Up to and including the line with "Escape and Edge in person at Zeigler Ford of", restate every line of the records below word for word, from the first line on, leaving out the pictures.

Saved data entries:
════════════════════

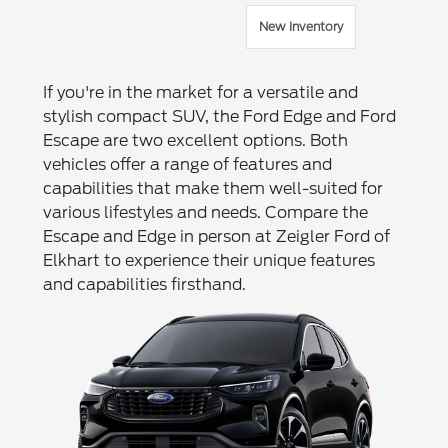
New Inventory
If you're in the market for a versatile and
stylish compact SUV, the Ford Edge and Ford
Escape are two excellent options. Both
vehicles offer a range of features and
capabilities that make them well-suited for
various lifestyles and needs. Compare the
Escape and Edge in person at Zeigler Ford of
Elkhart to experience their unique features
and capabilities firsthand.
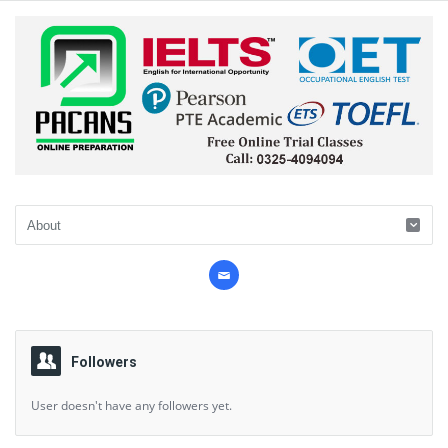
Followers
User doesn't have any followers yet.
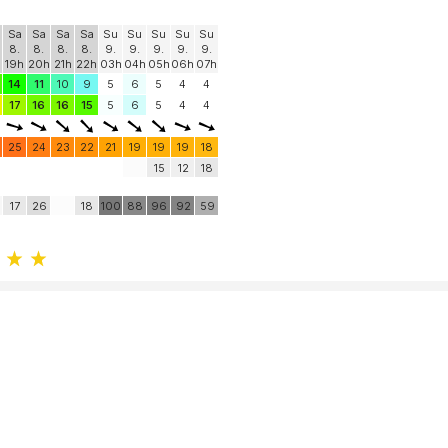
Sa
Sa
Sa
Sa
Su
Su
Su
Su
Su
8.
8.
8.
8.
9.
9.
9.
9.
9.
19h
20h
21h
22h
03h
04h
05h
06h
07h
14
11
10
9
5
6
5
4
4
17
16
16
15
5
6
5
4
4
25
24
23
22
21
19
19
19
18
15
12
18
17
26
18
100
88
96
92
59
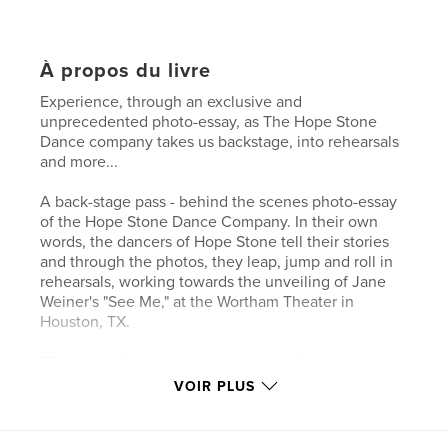
À propos du livre
Experience, through an exclusive and
unprecedented photo-essay, as The Hope Stone
Dance company takes us backstage, into rehearsals
and more...
A back-stage pass - behind the scenes photo-essay
of the Hope Stone Dance Company. In their own
words, the dancers of Hope Stone tell their stories
and through the photos, they leap, jump and roll in
rehearsals, working towards the unveiling of Jane
Weiner's "See Me," at the Wortham Theater in
Houston, TX.
"Dancing with hope stone is amazing! I have never
met or been in an environment where the word
VOIR PLUS
LOVE is truly a direct representative."
- Reyie Delgado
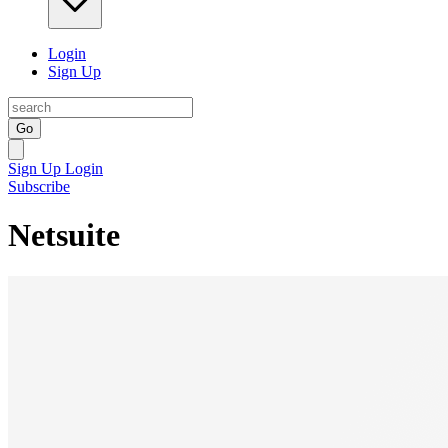
Login
Sign Up
Go
Sign Up
Login
Subscribe
Netsuite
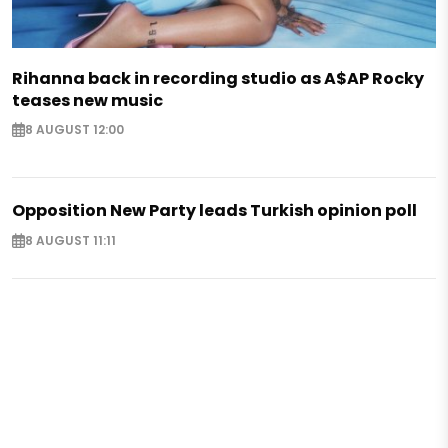
Rihanna back in recording studio as A$AP Rocky
teases new music
8 AUGUST 12:00
Opposition New Party leads Turkish opinion poll
8 AUGUST 11:11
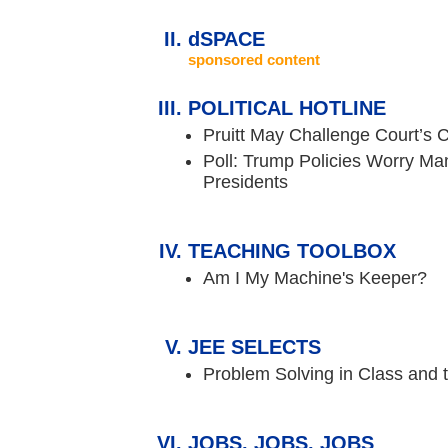
dSPACE
sponsored content
POLITICAL HOTLINE
Pruitt May Challenge Court’s 
Poll: Trump Policies Worry Ma
Presidents
TEACHING TOOLBOX
Am I My Machine's Keeper?
JEE SELECTS
Problem Solving in Class and
JOBS, JOBS, JOBS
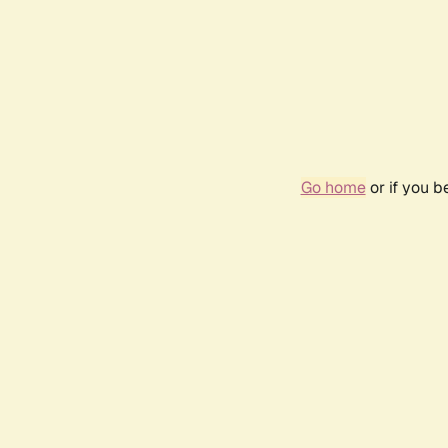
Go home
or if you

════════════════════

**Task response**:
New Inventory
If you're in the market for a versatile and
stylish compact SUV, the Ford Edge and Ford
Escape are two excellent options. Both
vehicles offer a range of features and
capabilities that make them well-suited for
various lifestyles and needs. Compare the
Escape and Edge in person at Zeigler Ford of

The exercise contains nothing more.